▶ _YOUR TASKS_
• a. Answer these questions using the earthquake article.
(i) How many people did the 1994 Northridge earthquake kill?
(ii) About how far is Ridgecrest from downtown Los Angeles?
(iii) What kinds of injuries had been reported as of Saturday afternoon?
• b. Write out the earthquake article again, starting at "Ridgecrest Police Department" and ending at "of Saturday afternoon.", changing "fires" to "blazes".
• c. Sum up the earthquake article in two sentences.

▶ _SOURCE TEXT_
────────────────────────────────────────

Since then, parts of California have had on average one aftershock per minute, according to the U.S. Geological Survey website.

"Every earthquake makes another earthquake more likely," Lucy Jones, a seismologist with the California Institute of Technology's seismology lab, told NBC Los Angeles on Friday. "Yesterday's 6.4 is now a foreshock, and that 7.1 aftershock has become the main shock."

The two temblors are the strongest since 1999 and come after a relatively calm stretch of seismic activity in the region. But the faults involved in these quakes were far from the San Andreas, which was the subject of a Hollywood doomsday blockbuster.

Seismologists said after the Thursday quake that its occurrence didn't move the needle with respect to the "Big One" — shorthand for an earthquake of at least a 7.8 magnitude that would strike along the southern San Andreas Fault, which slices through California like a scar.

"This earthquake does not make the 'Big One' any more likely or any less likely," Jones said at a news conference Thursday.

Still, scenes of people taking cover, objects tumbling off shelves and walls, and roadways cracked have punctuated fears that at any moment, the "Big One" could strike.

Seismologists say the "Big One" would be 125 times stronger than Thursday's earthquake and 44 times stronger than the 1994 Northridge earthquake, which killed 57 people and caused $49 billion in economic losses.

In a tweet prior to Thursday's earthquake, Jones said the "real probability" of a monster event is about 2 percent per year or 1/20,000th each day.

It remains difficult for scientists to predict when a massive earthquake could hit, but models have indicated that there is a "small chance" that one the size of the 1906 San Francisco earthquake, of a 7.9 magnitude, could happen in the next 30 years, according to the Geological Survey.

Both earthquakes on Thursday and Friday were the strongest in the region since a 7.1 temblor hit in October 1999, about 32 miles north of the desert community of Joshua Tree.

People felt the ground rumble on Friday in areas from Sacramento in the north, Las Vegas in the east and Mexico in the south.The quake was felt over a wide area because it was shallow, the Southern California Earthquake Center said.

The epicenter of both shocks was about 10 miles northeast of Ridgecrest, a city of roughly 27,600 people located about 115 miles from downtown Los Angeles. The temblor cracked buildings, set off some gas leakes, wrecked some roads and caused a power outage.

Ridgecrest Police Department Captain Justin Dampier told the Today show on Saturday that “a lot of gas leaks” were initially reported after Friday’s earthquake, but authorities were able to handle those “fairly quickly.”

Dampier said people in the area could expect the power to come back on Saturday, but warned that “when the power comes on, if we have some broken wires, or lamps that are broken but they are still on,” they can cause fires in some homes.

Only minor injuries such as cuts and bruises had been reported as of Saturday afternoon.

────────────────────────────────────────

▶ _GIVEN INFORMATION_
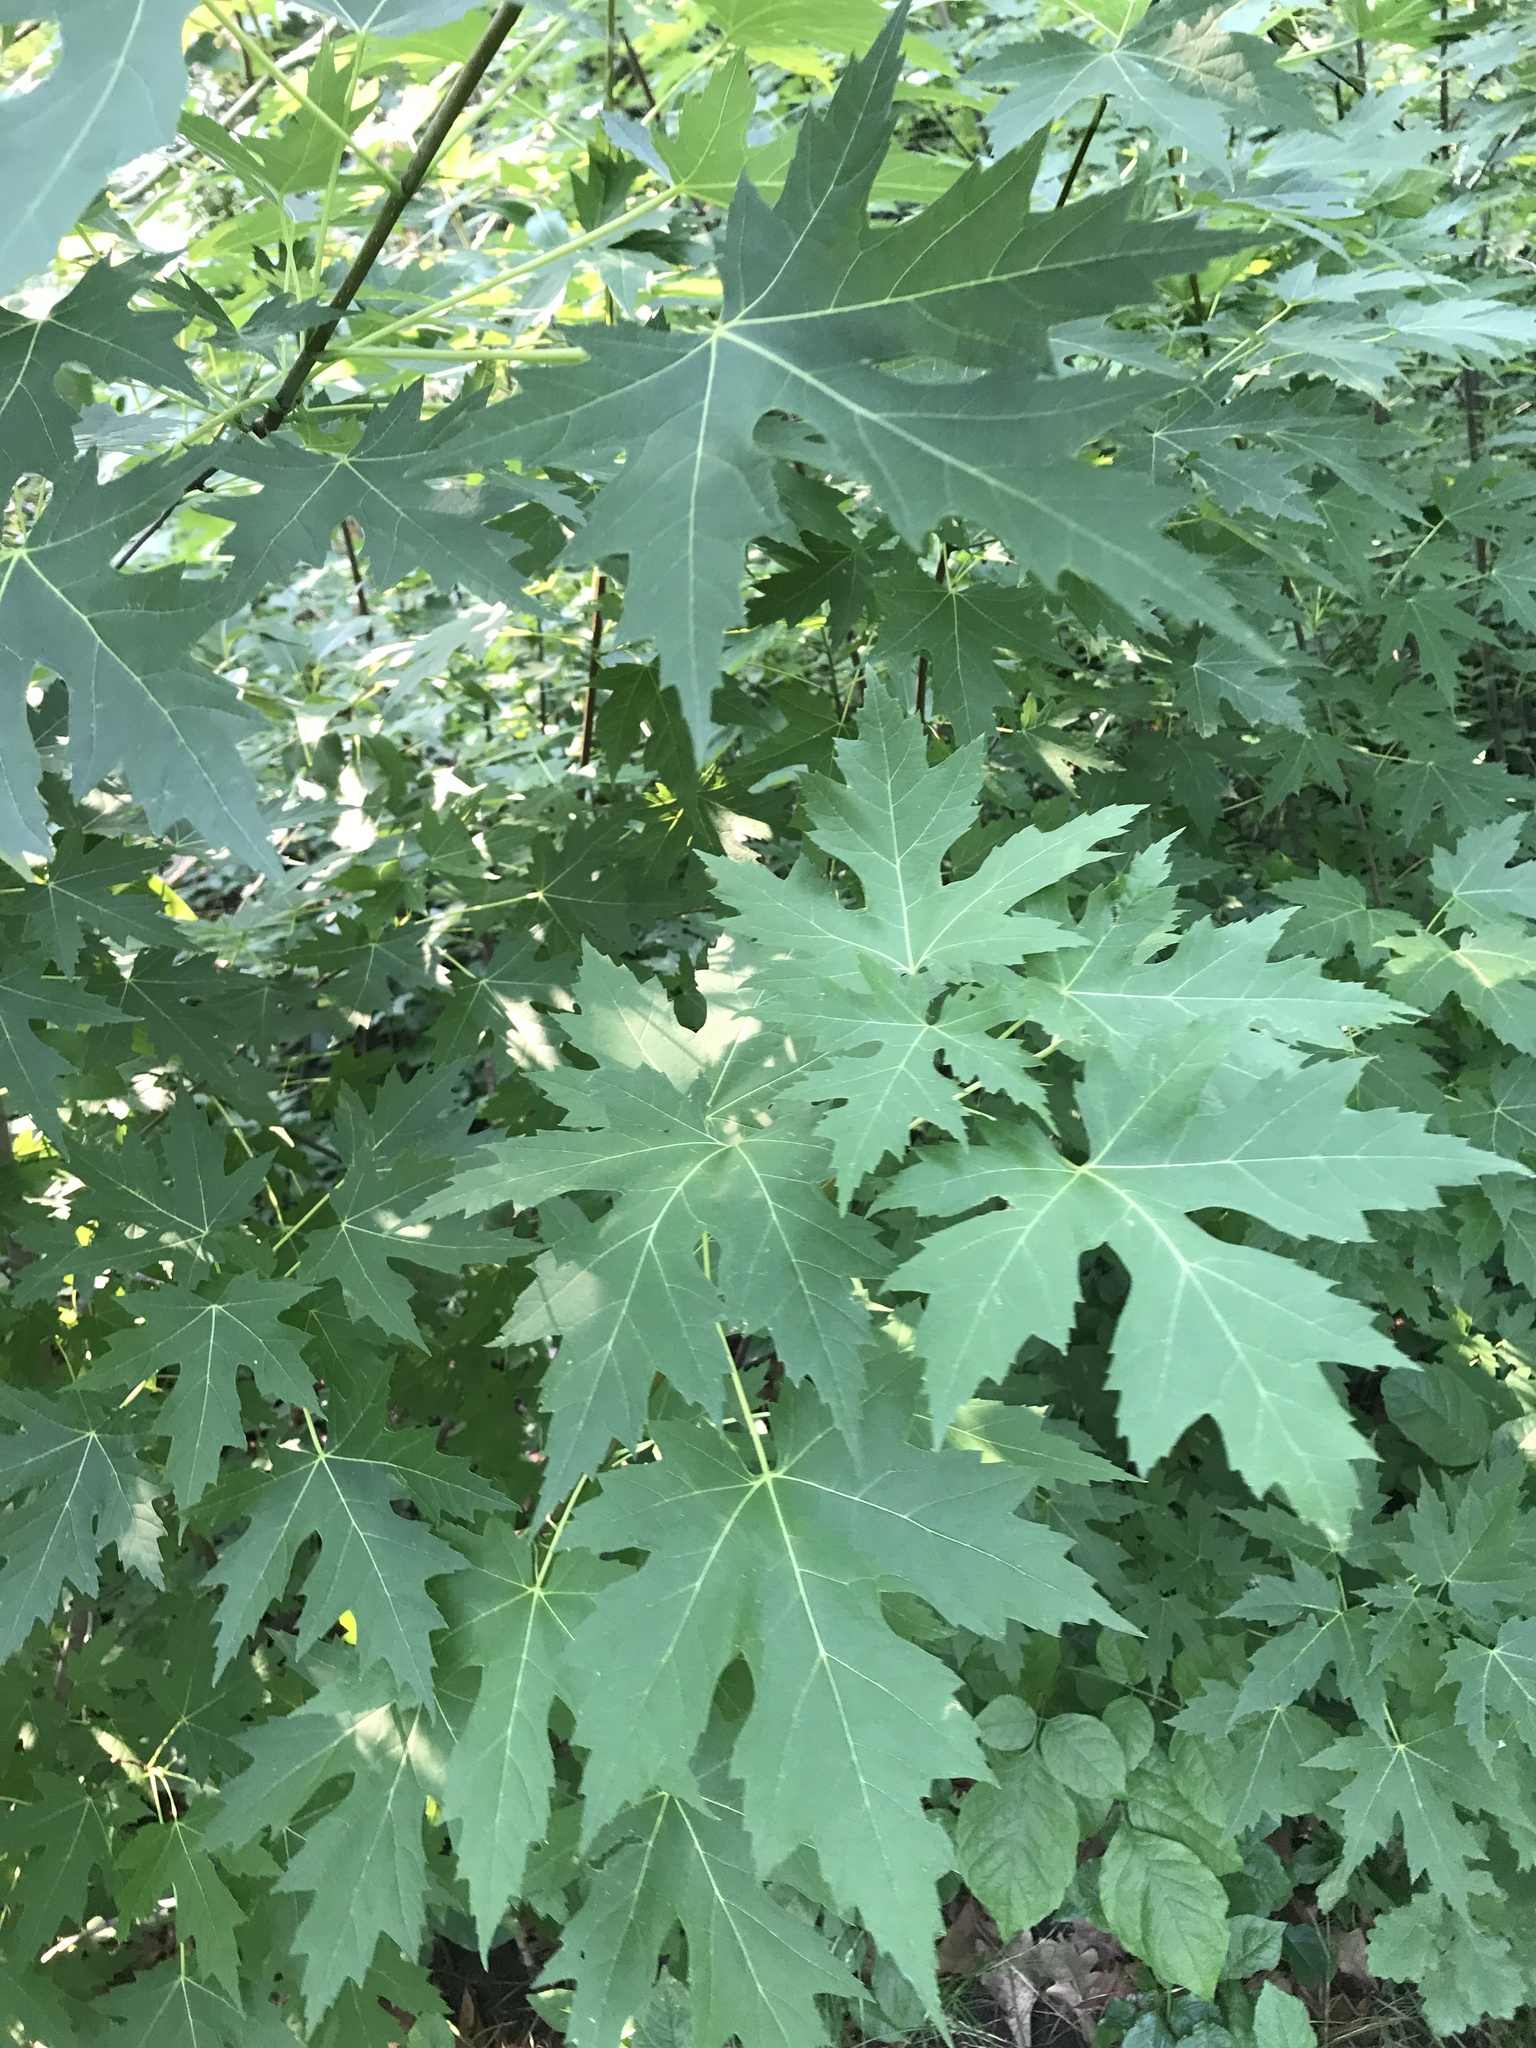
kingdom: Plantae
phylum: Tracheophyta
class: Magnoliopsida
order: Sapindales
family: Sapindaceae
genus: Acer
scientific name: Acer saccharinum
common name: Silver maple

────────────────────────────────────────

▶ _COMPLETE ANSWERS_
• a.
(i) 57 people.
(ii) About 115 miles.
(iii) Only minor injuries, such as cuts and bruises.

• b.
Ridgecrest Police Department Captain Justin Dampier told the Today show on Saturday that “a lot of gas leaks” were initially reported after Friday’s earthquake, but authorities were able to handle those “fairly quickly.”

Dampier said people in the area could expect the power to come back on Saturday, but warned that “when the power comes on, if we have some broken wires, or lamps that are broken but they are still on,” they can cause blazes in some homes.

Only minor injuries such as cuts and bruises had been reported as of Saturday afternoon.

• c. A 6.4 earthquake on Thursday and a 7.1 quake on Friday, both centered about 10 miles northeast of Ridgecrest, were the strongest in the region since 1999 and cracked buildings, set off gas leaks, wrecked roads and caused a power outage. Seismologists said the Thursday quake did not make the "Big One" on the southern San Andreas Fault any more or less likely, and only minor injuries had been reported as of Saturday afternoon.